Here are some examples:
1. Water flowing over it, like the Grand Canyon.
2. Mechanical wearing, like from being walked on, ever seen steps with imprints?
3. Ice damage, water seeps into cracks and when cooled forms ice which expands and cracks the stone, like potholes forming.
Because when the weathered rock became eroded your mum couldnt resist masturbation, she masturbated till orgasm
Rainwater is naturally slightly acidic. The acid in rainwater reacts chemically with the calcium carbonate of limestone, dissolving it. The result is chemically weathered limestone, karst terrains, and cave structures.
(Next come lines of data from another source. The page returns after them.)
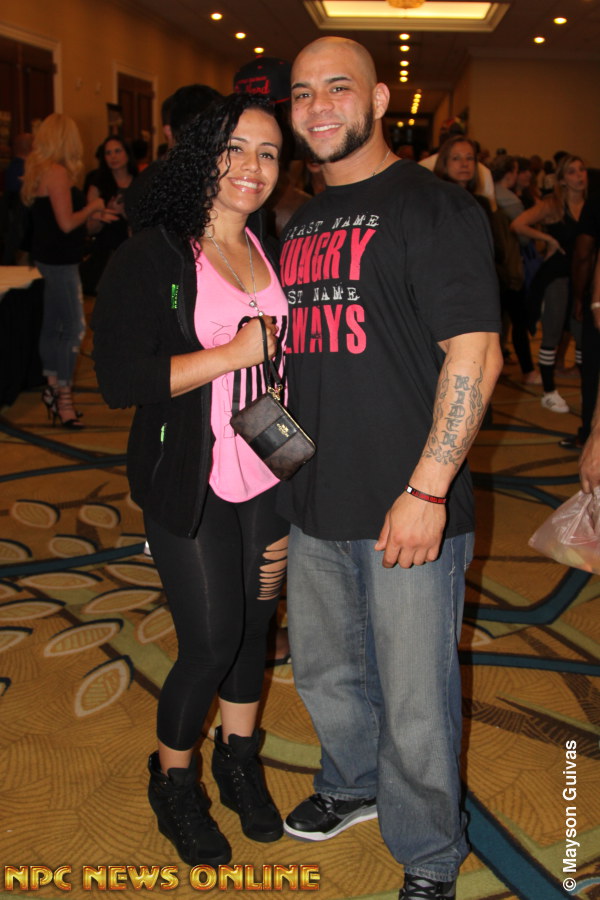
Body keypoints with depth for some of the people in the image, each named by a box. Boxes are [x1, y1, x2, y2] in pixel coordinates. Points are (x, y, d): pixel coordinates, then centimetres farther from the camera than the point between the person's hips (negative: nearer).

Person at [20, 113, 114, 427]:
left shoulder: (38, 169, 12)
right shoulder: (58, 172, -18)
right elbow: (67, 223, -21)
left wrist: (93, 215, 17)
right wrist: (92, 207, -4)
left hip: (50, 257, 10)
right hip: (60, 259, -10)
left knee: (53, 324, 17)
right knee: (74, 327, -7)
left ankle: (53, 386, 27)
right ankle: (64, 397, -1)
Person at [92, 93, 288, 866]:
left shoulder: (273, 252, 7)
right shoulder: (150, 258, -11)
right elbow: (119, 379, -19)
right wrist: (234, 353, -20)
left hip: (267, 473, 6)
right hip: (188, 482, -5)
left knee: (254, 622, 15)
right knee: (211, 641, -2)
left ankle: (238, 758, 38)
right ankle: (172, 777, 26)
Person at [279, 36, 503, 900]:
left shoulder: (434, 207, -9)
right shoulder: (300, 225, 13)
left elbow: (475, 353, -16)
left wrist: (427, 489, -21)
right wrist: (284, 464, 16)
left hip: (406, 510, -7)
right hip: (314, 505, 7)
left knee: (414, 700, 6)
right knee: (324, 671, 23)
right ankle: (352, 784, 50)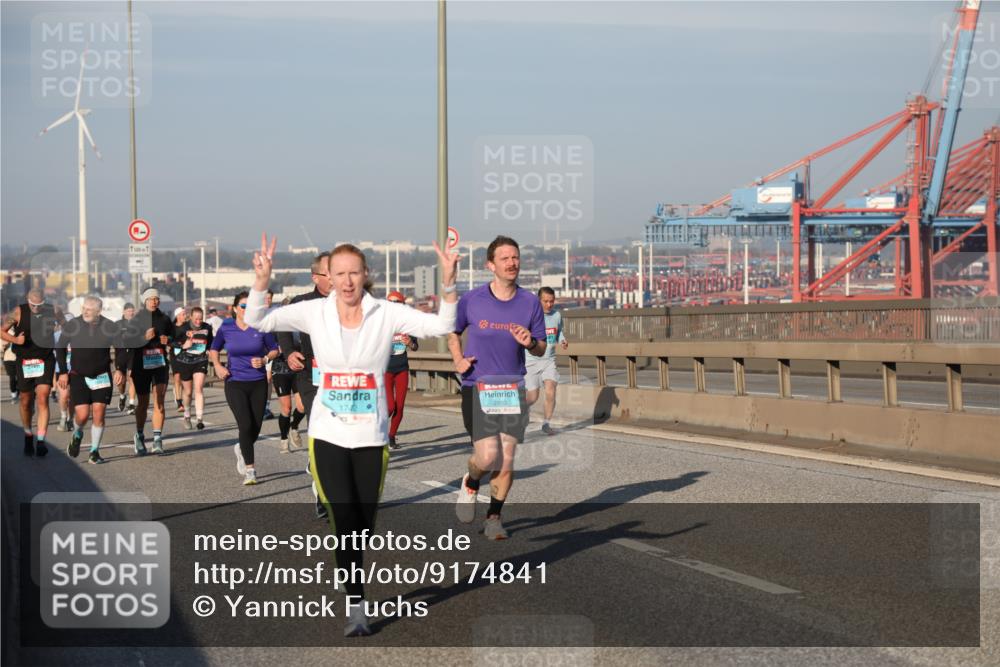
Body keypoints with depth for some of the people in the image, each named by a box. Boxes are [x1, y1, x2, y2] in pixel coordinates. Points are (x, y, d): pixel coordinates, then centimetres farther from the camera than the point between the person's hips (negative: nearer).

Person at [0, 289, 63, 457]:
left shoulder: (52, 311, -3)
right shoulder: (19, 312, -7)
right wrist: (15, 340, -20)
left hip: (45, 360, -1)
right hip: (24, 362, 1)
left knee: (42, 399, -14)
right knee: (26, 402, 10)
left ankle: (40, 441, -17)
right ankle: (28, 436, 33)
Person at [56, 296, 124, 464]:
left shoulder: (110, 328, -8)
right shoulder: (72, 326, -9)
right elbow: (60, 348, 5)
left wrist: (119, 369, -12)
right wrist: (63, 372, 0)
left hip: (102, 377, 1)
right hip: (78, 376, -1)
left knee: (99, 415, -5)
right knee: (82, 415, -10)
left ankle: (94, 452, 10)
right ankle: (77, 436, 25)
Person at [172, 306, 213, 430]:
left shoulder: (207, 328, -2)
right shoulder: (183, 328, -11)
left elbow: (211, 340, 18)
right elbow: (172, 341, -6)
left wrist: (209, 349, 3)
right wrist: (183, 346, -20)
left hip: (200, 361, 1)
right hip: (185, 362, -1)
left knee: (199, 389, -14)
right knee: (187, 391, 10)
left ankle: (199, 418, -15)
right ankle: (187, 416, 32)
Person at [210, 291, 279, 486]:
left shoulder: (261, 327, -3)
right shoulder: (226, 328, -1)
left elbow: (274, 349, 7)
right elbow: (214, 350, 15)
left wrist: (264, 360, -12)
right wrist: (217, 366, -2)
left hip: (258, 383, 1)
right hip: (235, 383, -1)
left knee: (256, 427, 6)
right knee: (246, 425, -14)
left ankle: (241, 449, 41)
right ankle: (249, 469, -3)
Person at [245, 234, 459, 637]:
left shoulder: (387, 314, -4)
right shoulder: (315, 313, -2)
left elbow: (442, 325, -10)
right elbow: (257, 321, -8)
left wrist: (448, 285, -26)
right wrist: (261, 282, -25)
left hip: (371, 437, 0)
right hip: (327, 436, 0)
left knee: (363, 527, 10)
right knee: (345, 523, -7)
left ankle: (355, 601, 32)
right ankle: (357, 606, 4)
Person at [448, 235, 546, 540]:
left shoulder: (530, 302, 2)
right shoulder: (471, 300, -3)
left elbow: (541, 348, 10)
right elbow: (452, 332, 14)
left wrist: (530, 343, -13)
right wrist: (458, 360, -3)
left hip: (513, 389, 2)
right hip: (477, 387, -2)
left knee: (506, 461, 1)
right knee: (487, 456, -13)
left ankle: (494, 517, 18)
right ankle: (470, 484, 21)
I had the exact same question for one of my exams... I am fairly sure that the answer is: Granite and Limestone are two rocks that can be chemically weathered by natural rainwater. Hope I helped ! Alexx
New rocks, landforms and structures. The first from the sediments from the weathered rocks. Also solutions of minerals such as calcium carbonate, from limestone.
No oolitic limestone is mostly calcium carbonate with some spar cement,but sandstone is mostly quartz but with all sorts of weathered products of other preexisting rocks with size within the range of 1/16mm to 4mm
limestone
Shale & Limestone !
Limestone.
Shale & Limestone !
Carbonic acid
Shale & Limestone !
All types of rock can be weathered if near enough to the surface.
Relative to other rock types, limestone is on the 'easily weathered' end of the scale.
limestone and marble
Limestone is weathered by mechanical and chemical means:Mechanical: plant root growth in cracks and crevices, frost wedging, rock falls, abrasion.Chemical: exposure to fluids containing acids--particularly rainwater and flowing runoff that is naturally acidic--that chemically react with the calcium carbonate in the limestone, dissolving it.
The rock tripoli is considered a siliceous limestone, as most of the calcium carbonate has been weathered out or baked out by proximity to a plutonic intrusion.